TASK PROMPT – Please repeat, exactly and without pictures, the lines of the entries below that run from the one containing "right elbow: (146, 199)" through the one containing "left shoulder: (620, 778)".

GIVEN ENTRIES –
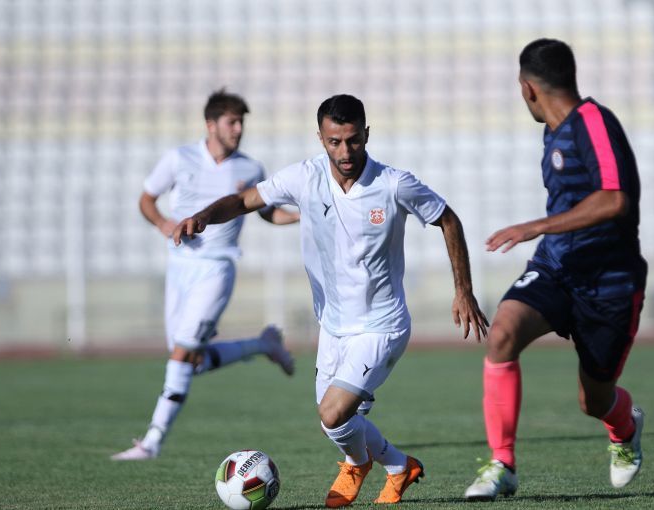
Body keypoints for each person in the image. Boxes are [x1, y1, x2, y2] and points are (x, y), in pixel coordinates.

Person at [173, 94, 490, 506]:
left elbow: (447, 218)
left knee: (333, 413)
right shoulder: (304, 177)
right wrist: (203, 216)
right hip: (333, 325)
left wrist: (463, 290)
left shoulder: (393, 183)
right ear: (320, 138)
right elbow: (245, 200)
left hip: (382, 325)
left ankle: (356, 465)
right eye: (334, 142)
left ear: (366, 135)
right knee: (334, 420)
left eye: (353, 140)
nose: (345, 152)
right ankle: (399, 466)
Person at [464, 38, 648, 500]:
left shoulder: (593, 122)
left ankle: (624, 428)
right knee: (502, 333)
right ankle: (502, 465)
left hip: (609, 283)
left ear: (527, 88)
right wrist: (546, 235)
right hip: (557, 267)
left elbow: (615, 199)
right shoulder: (553, 132)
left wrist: (536, 226)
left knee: (594, 400)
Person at [111, 89, 300, 461]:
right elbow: (146, 199)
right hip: (180, 267)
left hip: (218, 268)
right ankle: (263, 345)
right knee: (189, 362)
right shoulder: (179, 158)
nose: (238, 129)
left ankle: (152, 442)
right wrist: (163, 223)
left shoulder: (250, 168)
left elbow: (268, 213)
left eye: (241, 122)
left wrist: (303, 216)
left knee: (182, 353)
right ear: (210, 124)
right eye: (232, 121)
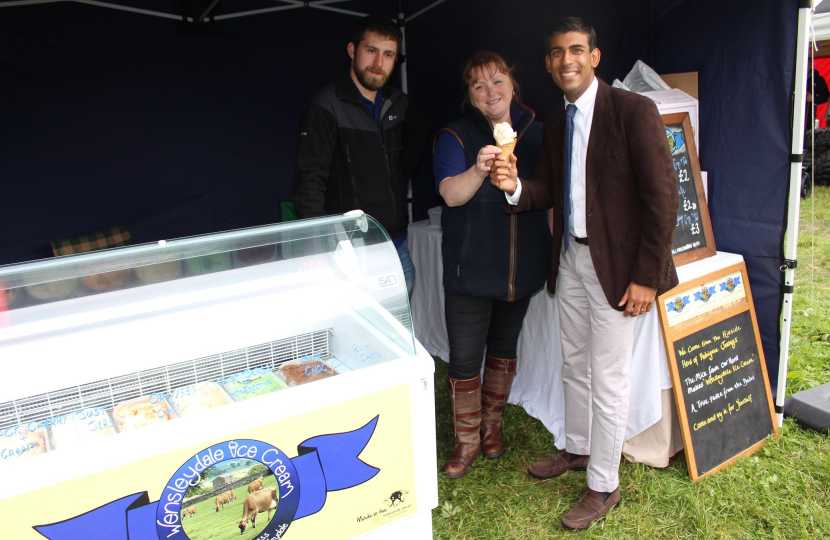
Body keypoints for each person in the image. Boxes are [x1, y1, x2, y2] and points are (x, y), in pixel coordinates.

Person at [493, 18, 679, 529]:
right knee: (573, 363)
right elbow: (549, 190)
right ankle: (576, 448)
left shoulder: (633, 111)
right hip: (572, 260)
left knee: (609, 377)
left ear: (594, 57)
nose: (566, 60)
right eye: (556, 52)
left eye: (576, 50)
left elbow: (664, 199)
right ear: (549, 64)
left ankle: (603, 483)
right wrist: (513, 187)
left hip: (620, 269)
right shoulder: (557, 121)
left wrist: (646, 276)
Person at [434, 51, 552, 479]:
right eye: (479, 86)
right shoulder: (455, 134)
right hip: (470, 271)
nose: (490, 93)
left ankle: (491, 429)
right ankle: (465, 441)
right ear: (470, 95)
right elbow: (450, 194)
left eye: (497, 81)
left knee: (504, 351)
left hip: (521, 271)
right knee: (466, 361)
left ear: (513, 84)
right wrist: (478, 170)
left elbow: (549, 192)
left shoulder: (538, 132)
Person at [292, 14, 427, 294]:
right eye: (372, 51)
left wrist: (397, 176)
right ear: (353, 50)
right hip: (348, 254)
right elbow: (309, 182)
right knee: (355, 336)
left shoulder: (398, 103)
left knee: (397, 333)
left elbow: (419, 136)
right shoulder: (326, 105)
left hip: (395, 248)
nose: (379, 63)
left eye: (388, 54)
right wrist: (316, 248)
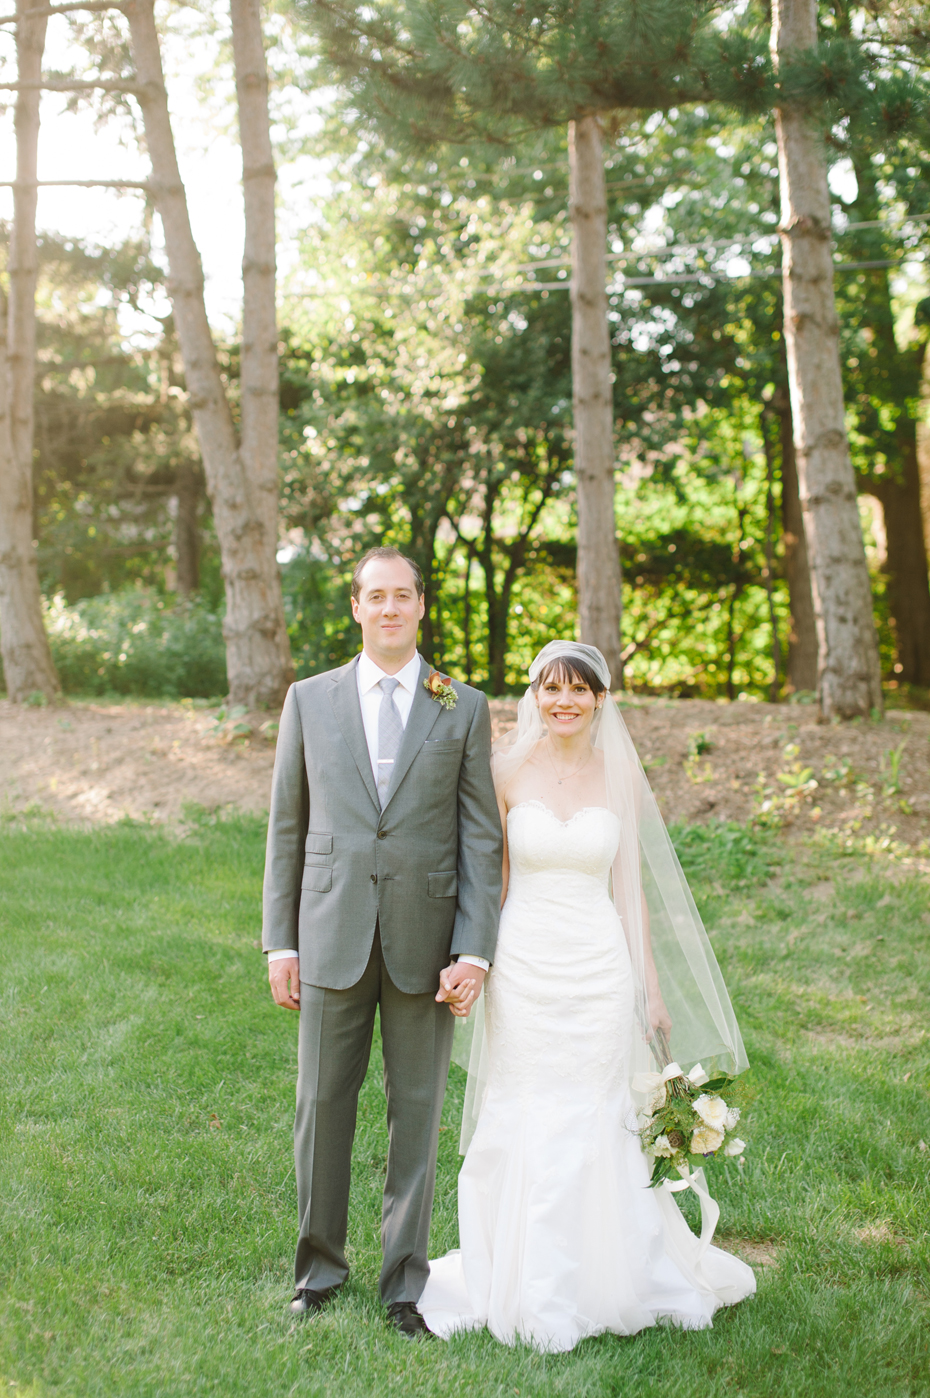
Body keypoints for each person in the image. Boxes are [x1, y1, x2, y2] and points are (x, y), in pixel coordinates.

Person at [420, 641, 756, 1352]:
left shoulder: (620, 778)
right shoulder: (505, 770)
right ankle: (517, 1271)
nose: (564, 700)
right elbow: (494, 879)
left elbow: (628, 890)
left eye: (578, 689)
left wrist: (651, 992)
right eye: (551, 688)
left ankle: (609, 1273)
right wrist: (473, 963)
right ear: (535, 696)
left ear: (601, 698)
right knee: (527, 1102)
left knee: (597, 1110)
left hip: (599, 964)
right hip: (525, 963)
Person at [261, 547, 502, 1338]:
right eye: (377, 596)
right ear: (356, 607)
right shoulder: (310, 699)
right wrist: (279, 942)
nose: (391, 608)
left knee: (418, 1111)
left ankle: (405, 1284)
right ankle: (318, 1270)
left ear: (421, 606)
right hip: (328, 935)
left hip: (424, 942)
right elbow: (287, 827)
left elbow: (479, 837)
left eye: (404, 596)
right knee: (322, 1106)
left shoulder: (460, 705)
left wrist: (473, 948)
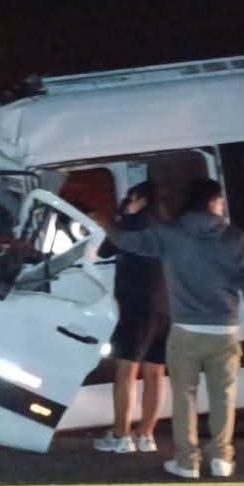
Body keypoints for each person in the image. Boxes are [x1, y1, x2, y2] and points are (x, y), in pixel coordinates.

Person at [105, 178, 244, 479]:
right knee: (223, 396)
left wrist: (113, 219)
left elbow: (122, 241)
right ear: (213, 201)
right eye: (220, 201)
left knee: (184, 396)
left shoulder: (171, 235)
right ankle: (221, 459)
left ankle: (187, 462)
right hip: (225, 329)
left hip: (187, 329)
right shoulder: (233, 237)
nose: (223, 207)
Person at [92, 182, 169, 454]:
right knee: (155, 371)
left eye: (130, 197)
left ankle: (121, 434)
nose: (127, 200)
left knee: (126, 369)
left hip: (136, 305)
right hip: (165, 306)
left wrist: (121, 216)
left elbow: (104, 250)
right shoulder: (165, 225)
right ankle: (146, 435)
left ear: (141, 199)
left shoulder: (131, 224)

EXERCISE OUTPUT –
right elbow: (146, 199)
right hip: (180, 267)
left hip: (218, 268)
right ankle: (263, 345)
right knee: (189, 362)
right shoulder: (179, 158)
nose: (238, 129)
left ankle: (152, 442)
right wrist: (163, 223)
left shoulder: (250, 168)
left elbow: (268, 213)
left eye: (241, 122)
left wrist: (303, 216)
left knee: (182, 353)
right ear: (210, 124)
right eye: (232, 121)
Body keypoints for each person in the image. Boxes are [x1, y1, x2, y2] and points are (x, y), in pixel coordinates.

Person at [493, 18, 679, 529]:
right knee: (573, 363)
right elbow: (549, 190)
right ankle: (576, 448)
left shoulder: (633, 111)
right hip: (572, 260)
left knee: (609, 377)
left ear: (594, 57)
nose: (566, 60)
right eye: (556, 52)
left eye: (576, 50)
left elbow: (664, 199)
right ear: (549, 64)
left ankle: (603, 483)
right wrist: (513, 187)
left hip: (620, 269)
right shoulder: (557, 121)
left wrist: (646, 276)
Person at [434, 51, 552, 479]:
right eye: (479, 86)
right shoulder: (455, 134)
right hip: (470, 271)
nose: (490, 93)
left ankle: (491, 429)
right ankle: (465, 441)
right ear: (470, 95)
right elbow: (450, 194)
left eye: (497, 81)
left knee: (504, 351)
left hip: (521, 271)
right knee: (466, 361)
left ear: (513, 84)
right wrist: (478, 170)
left elbow: (549, 192)
left shoulder: (538, 132)
Person at [292, 14, 427, 294]:
right eye: (372, 51)
left wrist: (397, 176)
right ear: (353, 50)
right hip: (348, 254)
right elbow: (309, 182)
right knee: (355, 336)
left shoulder: (398, 103)
left knee: (397, 333)
left elbow: (419, 136)
right shoulder: (326, 105)
left hip: (395, 248)
nose: (379, 63)
left eye: (388, 54)
right wrist: (316, 248)
Body keypoints for each person in the image. Boxes are [x1, y1, x2, y2] and points are (x, y), in pixel coordinates.

Person at [420, 641, 756, 1352]:
left shoulder: (620, 778)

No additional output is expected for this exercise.